Understanding the process and mechanisms by which lectins affect cancerous cell growth is impertinent if we are to use lectins in future clinical cancer therapy. It is important to realize the discrepancies between animal model experiments and the results found in humans when considering the use of lectins for cancer treatment. Lectins are known to have some toxic effects at high concentrations creating some complications when regarding their use for therapy. Mistletoe lectins are a standard example of a potential anti-tumor compound that produces debatable effects when examined in cancer patient prospective studies. While research studies
in vivo and
in vitro involving mistletoe lectins both show anti-tumor effects, clinical studies have yet to support such findings.
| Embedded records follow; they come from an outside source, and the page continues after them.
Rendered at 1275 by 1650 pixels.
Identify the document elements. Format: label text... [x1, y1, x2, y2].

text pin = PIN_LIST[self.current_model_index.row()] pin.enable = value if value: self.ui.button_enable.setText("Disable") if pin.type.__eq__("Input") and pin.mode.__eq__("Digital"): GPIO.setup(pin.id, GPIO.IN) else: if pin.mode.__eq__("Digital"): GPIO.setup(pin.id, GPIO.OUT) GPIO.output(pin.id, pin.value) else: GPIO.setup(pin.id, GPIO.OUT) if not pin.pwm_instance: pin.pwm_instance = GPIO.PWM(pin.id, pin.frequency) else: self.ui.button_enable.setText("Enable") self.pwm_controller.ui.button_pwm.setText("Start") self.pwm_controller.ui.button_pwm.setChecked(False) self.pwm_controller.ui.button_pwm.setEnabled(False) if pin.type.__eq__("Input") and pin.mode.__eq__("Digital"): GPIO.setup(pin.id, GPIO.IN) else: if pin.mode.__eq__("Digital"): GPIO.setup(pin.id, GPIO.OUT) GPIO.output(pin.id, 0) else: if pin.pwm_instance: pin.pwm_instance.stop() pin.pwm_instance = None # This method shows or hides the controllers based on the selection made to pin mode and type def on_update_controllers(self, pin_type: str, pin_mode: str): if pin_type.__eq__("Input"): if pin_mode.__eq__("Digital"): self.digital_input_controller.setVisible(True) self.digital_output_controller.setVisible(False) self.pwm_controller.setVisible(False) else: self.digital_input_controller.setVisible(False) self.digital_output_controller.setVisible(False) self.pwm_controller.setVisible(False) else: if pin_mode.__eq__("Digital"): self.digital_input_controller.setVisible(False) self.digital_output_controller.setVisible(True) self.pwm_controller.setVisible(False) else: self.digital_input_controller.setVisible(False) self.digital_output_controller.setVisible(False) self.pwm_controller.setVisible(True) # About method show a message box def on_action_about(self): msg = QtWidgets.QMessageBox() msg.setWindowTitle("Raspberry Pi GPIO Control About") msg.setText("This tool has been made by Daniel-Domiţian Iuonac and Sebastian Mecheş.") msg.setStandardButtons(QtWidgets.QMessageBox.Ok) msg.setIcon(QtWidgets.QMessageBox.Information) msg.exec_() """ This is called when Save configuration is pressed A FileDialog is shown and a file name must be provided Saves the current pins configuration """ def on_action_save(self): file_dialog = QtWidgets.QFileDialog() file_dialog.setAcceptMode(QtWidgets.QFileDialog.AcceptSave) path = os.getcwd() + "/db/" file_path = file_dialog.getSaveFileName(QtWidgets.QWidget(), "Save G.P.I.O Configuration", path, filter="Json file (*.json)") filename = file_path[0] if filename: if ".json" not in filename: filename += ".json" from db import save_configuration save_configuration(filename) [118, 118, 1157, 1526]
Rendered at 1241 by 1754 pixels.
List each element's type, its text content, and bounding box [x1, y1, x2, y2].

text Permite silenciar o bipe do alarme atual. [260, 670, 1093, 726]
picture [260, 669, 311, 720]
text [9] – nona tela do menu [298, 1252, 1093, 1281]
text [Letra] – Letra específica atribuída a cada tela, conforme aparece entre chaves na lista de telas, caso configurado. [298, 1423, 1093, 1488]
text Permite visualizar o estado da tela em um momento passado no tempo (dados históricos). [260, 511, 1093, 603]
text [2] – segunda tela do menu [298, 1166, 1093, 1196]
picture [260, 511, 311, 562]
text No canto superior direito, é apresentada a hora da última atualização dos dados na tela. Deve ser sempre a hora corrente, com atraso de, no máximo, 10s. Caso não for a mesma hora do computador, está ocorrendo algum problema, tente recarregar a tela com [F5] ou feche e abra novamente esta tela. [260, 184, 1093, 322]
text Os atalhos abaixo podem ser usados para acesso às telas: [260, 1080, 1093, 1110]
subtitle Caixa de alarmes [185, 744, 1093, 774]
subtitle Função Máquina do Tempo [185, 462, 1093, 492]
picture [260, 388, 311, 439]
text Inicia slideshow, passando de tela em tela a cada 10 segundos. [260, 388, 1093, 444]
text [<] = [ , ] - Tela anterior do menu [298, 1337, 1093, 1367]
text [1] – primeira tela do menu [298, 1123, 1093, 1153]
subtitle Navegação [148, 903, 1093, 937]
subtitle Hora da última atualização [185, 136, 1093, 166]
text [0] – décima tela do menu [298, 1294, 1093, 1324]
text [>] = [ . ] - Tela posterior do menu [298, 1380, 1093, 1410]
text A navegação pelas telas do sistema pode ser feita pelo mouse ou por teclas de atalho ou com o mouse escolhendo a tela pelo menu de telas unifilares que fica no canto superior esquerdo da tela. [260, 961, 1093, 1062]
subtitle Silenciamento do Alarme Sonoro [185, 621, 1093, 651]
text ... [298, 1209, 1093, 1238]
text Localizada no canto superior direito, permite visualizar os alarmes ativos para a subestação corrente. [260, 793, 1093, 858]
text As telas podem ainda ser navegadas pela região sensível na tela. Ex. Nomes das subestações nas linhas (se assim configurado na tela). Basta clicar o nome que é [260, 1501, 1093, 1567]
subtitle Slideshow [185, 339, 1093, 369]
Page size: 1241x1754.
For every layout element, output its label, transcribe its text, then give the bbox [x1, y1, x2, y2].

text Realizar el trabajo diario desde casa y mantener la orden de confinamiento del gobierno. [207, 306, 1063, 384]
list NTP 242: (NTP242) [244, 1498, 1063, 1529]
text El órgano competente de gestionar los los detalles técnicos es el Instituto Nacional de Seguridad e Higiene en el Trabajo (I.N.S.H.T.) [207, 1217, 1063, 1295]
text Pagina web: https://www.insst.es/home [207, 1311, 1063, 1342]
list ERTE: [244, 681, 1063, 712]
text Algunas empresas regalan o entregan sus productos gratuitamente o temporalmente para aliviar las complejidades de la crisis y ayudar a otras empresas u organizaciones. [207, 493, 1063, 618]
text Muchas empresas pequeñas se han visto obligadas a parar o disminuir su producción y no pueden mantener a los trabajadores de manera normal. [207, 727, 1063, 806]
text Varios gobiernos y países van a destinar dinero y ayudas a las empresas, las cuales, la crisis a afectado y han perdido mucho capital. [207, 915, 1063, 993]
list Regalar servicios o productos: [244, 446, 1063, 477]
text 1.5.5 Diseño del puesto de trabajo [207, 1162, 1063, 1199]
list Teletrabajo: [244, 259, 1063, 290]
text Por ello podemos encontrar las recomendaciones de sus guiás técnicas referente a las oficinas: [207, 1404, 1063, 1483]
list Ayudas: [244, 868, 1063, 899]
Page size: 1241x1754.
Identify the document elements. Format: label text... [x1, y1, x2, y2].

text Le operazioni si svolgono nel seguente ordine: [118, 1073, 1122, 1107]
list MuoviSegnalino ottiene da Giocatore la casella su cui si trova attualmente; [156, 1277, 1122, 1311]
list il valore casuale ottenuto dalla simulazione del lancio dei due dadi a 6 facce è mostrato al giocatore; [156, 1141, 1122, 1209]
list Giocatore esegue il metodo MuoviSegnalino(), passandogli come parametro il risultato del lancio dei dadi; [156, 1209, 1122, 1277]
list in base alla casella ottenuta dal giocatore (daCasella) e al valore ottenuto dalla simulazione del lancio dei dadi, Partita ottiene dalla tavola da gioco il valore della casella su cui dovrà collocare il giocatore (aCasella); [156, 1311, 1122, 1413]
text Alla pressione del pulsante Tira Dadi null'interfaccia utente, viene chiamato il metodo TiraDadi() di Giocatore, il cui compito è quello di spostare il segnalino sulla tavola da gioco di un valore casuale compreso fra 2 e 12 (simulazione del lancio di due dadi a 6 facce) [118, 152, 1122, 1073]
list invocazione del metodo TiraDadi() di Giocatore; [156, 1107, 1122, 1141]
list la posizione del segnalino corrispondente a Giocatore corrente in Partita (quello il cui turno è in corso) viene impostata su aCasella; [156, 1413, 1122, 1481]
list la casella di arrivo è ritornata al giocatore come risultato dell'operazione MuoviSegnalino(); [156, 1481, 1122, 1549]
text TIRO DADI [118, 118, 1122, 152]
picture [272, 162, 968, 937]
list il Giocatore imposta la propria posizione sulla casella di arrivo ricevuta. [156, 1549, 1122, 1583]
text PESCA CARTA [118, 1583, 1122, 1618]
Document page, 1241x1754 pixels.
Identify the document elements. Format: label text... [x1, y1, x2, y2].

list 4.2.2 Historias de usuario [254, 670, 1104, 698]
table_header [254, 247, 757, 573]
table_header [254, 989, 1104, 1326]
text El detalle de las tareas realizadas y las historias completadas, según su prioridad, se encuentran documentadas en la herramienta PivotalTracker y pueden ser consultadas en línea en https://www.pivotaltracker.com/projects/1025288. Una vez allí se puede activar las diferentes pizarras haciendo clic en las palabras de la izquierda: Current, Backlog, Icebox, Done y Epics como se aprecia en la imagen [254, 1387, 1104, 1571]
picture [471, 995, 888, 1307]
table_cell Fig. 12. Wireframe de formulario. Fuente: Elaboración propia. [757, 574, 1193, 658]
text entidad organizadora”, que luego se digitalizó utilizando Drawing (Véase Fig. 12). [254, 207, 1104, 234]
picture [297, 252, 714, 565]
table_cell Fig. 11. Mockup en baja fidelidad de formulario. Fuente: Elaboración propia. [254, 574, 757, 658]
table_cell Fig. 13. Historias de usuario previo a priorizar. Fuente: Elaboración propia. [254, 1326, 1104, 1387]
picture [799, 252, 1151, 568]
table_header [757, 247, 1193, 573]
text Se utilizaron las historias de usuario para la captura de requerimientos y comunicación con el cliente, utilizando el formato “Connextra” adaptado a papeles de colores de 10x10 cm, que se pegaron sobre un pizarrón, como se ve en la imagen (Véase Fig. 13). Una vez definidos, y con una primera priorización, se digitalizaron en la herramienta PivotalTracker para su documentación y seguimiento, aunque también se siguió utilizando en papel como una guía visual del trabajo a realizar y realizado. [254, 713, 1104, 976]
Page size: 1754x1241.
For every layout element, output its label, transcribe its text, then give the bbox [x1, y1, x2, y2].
Positive trends have been seen in studies using mistletoe lectins on breast cancer patients, but literature reviews of earlier studies have shown little conclusive evidence for the benefits of mistletoe lectins on survival or quality of life of patients but data from recent years tend to suggest a benefit [
67,
68,
69,
70,
71,
72,
73,
74,
75,
76,
77]. However, this does not mean we should refute all experimental lectin trials as many such prospective studies lacked proper methodological practices and were possibly subjected to potential bias. Furthermore, as previously stated, all lectins are known to have varying degrees of effectiveness based on dosage or specific type of lectin extracted which must be taken into consideration when reviewing the literature of human clinical trials. Investigations using
in vivo lectin experiments may provide a better indication on how a specific lectin may react in a clinical setting and what cytotoxic effects the lectin may hold. Con A is a case in which the lectin has anti-neoplastic effects but can also have toxic effects on cells [
78].
Besides being vital areas for drug testing, lectins also hold potential for use as cancer markers and predictors. Certain single nucleotide polymorphisms found in the genes coding for C-type lectins have been found to be associated with increased risk of developing colorectal cancer and its severity if established though further studies are warranted [
79]. Many galectins including galectin-1 and galectin-3 have also shown a correlation with tumor development and can be used as markers of potential cancerous growth [
80]. Both galectin-1 and galectin-3 interact with oncogenic Ras, a proto-oncogene known to be mutated and constantly expressed in tumor cells rendering these two galectins to be favorable targets for therapy [
81]. Thus, directing research at such lectins for cancer treatment can be potentially significant and merits further research not only to determine the use of lectins for apoptotic induction, but also to predict and prevent malignant cell growth.